Nevertheless, almost half of Russians believe that if the war is not over by 2024, presidential elections should not take place. Similarly, and unsurprisingly, 48% think that a change of power would be more harmful than anything else under these conditions. This can be explained by the fact that for many, a change of power is synonymous with instability and this, in an already difficult context.

What should we deduce about the relationship of Russians to democracy?

It would be easy to deduce from these figures that the Russians have nothing to do with democracy. But that would be to forget that most Russians are aware of the rigging of the elections… So why waste part of the state budget on elections played in advance?

When you look at the results of the elections where some Democratic candidates managed to rush in, it is clear that the Russians are for change. The experience of Belarus is very revealing… The current president, Alexander Lukashenko, has always managed to obtain 90% of the votes thanks to vote rigging and the muzzling of the opposition. But during the last elections, the wife of one of the opposition candidates who had just been imprisoned, Svetlana Tikhanovskaïa, took over from her husband and succeeded in galvanizing the crowds over his rallies. There is no doubt that she would have won if Lukashenko had not tampered with the results of the vote.

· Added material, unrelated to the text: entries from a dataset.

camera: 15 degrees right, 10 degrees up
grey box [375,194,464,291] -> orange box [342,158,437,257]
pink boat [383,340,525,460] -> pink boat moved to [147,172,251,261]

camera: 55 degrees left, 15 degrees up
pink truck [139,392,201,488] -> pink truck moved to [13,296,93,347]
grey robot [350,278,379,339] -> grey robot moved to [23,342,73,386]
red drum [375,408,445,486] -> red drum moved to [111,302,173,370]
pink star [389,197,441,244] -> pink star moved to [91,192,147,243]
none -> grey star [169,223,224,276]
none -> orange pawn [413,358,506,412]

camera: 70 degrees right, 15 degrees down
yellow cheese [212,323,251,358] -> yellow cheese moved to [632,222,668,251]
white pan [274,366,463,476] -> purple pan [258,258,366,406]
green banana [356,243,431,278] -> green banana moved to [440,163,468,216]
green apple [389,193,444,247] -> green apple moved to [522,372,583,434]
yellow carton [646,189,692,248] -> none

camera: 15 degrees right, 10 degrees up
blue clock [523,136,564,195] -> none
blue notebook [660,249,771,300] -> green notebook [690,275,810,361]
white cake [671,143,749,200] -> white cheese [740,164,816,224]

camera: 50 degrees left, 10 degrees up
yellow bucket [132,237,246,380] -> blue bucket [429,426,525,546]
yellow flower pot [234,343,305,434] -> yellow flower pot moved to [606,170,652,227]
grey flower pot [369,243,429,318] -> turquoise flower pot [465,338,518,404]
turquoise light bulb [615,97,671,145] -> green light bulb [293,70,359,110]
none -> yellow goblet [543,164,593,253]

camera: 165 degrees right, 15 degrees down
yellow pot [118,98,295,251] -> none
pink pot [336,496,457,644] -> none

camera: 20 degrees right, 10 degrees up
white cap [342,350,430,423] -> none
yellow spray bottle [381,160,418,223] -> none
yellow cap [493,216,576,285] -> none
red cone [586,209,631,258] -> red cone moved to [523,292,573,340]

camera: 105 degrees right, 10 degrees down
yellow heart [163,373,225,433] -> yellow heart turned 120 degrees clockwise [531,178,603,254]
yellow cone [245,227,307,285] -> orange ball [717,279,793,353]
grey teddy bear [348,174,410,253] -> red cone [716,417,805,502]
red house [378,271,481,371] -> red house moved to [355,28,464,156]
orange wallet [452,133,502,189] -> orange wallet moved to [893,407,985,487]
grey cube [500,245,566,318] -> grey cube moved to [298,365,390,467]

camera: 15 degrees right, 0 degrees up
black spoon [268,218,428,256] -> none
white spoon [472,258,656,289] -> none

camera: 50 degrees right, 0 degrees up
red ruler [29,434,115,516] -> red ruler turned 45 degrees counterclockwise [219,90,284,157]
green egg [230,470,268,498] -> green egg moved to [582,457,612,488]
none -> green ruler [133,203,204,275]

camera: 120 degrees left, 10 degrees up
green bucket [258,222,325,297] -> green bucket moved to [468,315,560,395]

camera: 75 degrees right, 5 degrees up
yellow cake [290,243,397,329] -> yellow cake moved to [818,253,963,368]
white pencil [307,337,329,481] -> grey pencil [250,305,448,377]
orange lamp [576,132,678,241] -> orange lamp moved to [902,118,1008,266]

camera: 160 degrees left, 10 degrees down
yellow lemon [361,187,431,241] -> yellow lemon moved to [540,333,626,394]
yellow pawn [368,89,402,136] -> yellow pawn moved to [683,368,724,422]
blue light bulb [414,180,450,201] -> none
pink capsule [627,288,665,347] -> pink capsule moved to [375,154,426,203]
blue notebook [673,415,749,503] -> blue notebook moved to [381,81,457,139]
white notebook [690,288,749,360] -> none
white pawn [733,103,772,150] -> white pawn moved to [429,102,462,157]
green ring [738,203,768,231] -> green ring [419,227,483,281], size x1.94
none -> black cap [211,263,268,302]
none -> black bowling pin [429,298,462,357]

You also ventured to ask the families of killed soldiers what financial compensation would be “fair” – in other words, the price of a life.

Absolutely. The majority (62%) found it difficult or refused to answer this question. Of the entire sample, 17% mentioned the fact that “human life is priceless”. However, 26% of respondents believe that it is fair to pay a lump sum of 1 to 10 million rubles as compensation (ie between 15,000 and 150,000 euros). This figure coincides with the one broadcast in the official Russian media of 7,421,000 rubles.